- TASK PROMPT -
Return every line below in which "врачом" appears.

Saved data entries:
★ ★ ★ ★
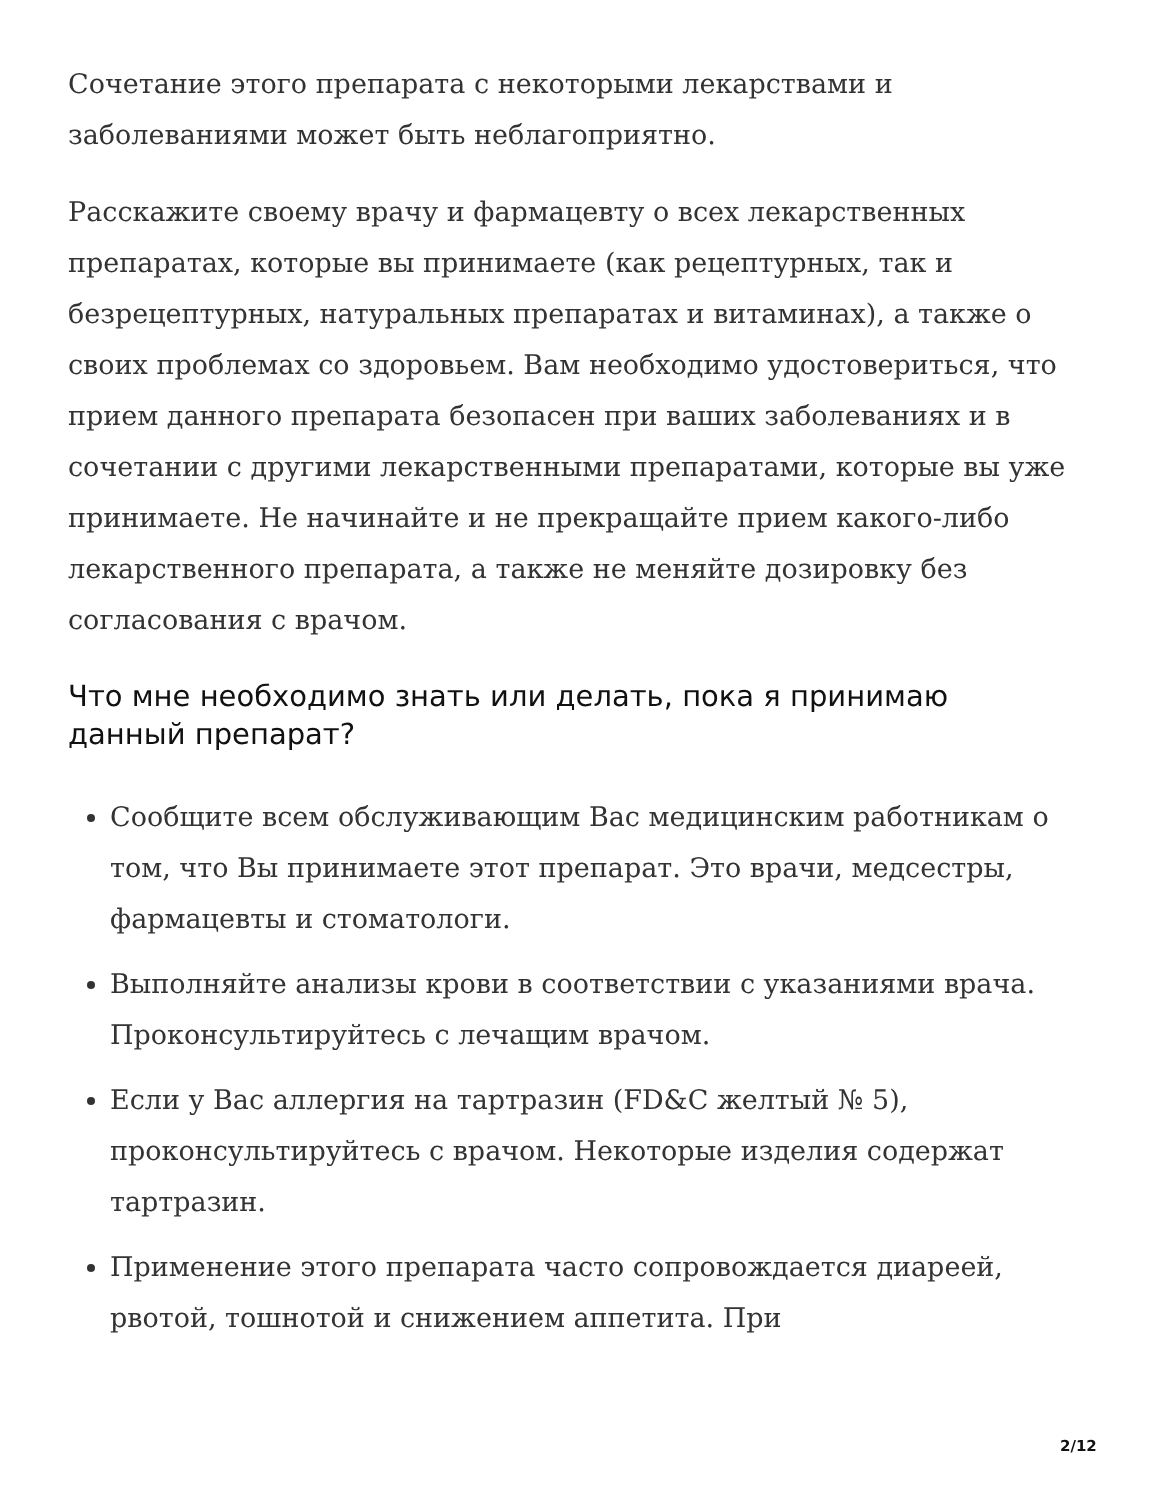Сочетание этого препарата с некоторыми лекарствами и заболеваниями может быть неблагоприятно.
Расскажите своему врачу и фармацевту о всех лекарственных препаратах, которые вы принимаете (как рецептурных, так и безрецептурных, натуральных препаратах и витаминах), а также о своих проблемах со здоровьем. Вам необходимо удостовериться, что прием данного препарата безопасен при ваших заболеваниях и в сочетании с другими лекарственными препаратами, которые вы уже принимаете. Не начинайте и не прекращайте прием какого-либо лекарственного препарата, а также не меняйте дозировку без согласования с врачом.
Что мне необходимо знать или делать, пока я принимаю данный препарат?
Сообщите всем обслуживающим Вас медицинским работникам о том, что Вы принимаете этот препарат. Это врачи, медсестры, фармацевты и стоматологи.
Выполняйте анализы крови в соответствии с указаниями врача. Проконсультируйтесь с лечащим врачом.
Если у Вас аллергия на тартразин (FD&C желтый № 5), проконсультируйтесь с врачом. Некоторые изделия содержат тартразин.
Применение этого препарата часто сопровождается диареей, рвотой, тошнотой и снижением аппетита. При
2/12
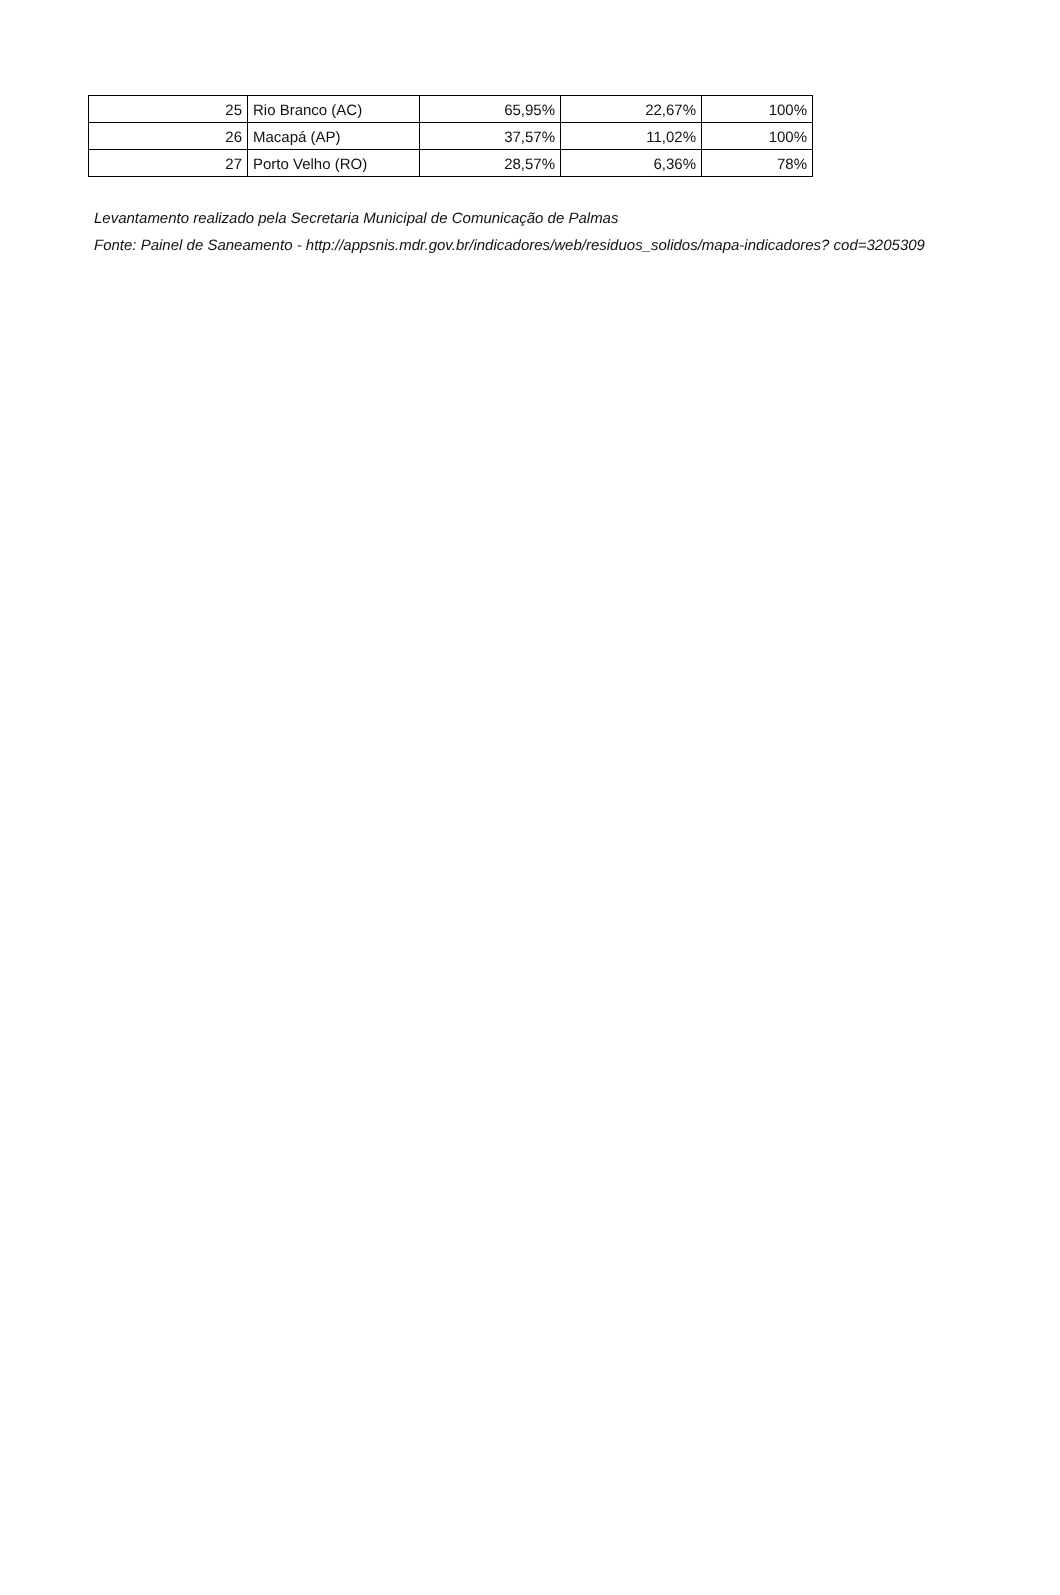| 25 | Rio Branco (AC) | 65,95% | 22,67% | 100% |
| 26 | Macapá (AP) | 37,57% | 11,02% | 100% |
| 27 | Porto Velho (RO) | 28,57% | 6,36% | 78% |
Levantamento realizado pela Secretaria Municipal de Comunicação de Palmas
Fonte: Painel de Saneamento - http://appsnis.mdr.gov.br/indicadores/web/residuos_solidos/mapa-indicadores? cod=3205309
★ ★ ★ ★
- THE COMPLETED TASK -
Расскажите своему врачу и фармацевту о всех лекарственных препаратах, которые вы принимаете (как рецептурных, так и безрецептурных, натуральных препаратах и витаминах), а также о своих проблемах со здоровьем. Вам необходимо удостовериться, что прием данного препарата безопасен при ваших заболеваниях и в сочетании с другими лекарственными препаратами, которые вы уже принимаете. Не начинайте и не прекращайте прием какого-либо лекарственного препарата, а также не меняйте дозировку без согласования с врачом.
Выполняйте анализы крови в соответствии с указаниями врача. Проконсультируйтесь с лечащим врачом.
Если у Вас аллергия на тартразин (FD&C желтый № 5), проконсультируйтесь с врачом. Некоторые изделия содержат тартразин.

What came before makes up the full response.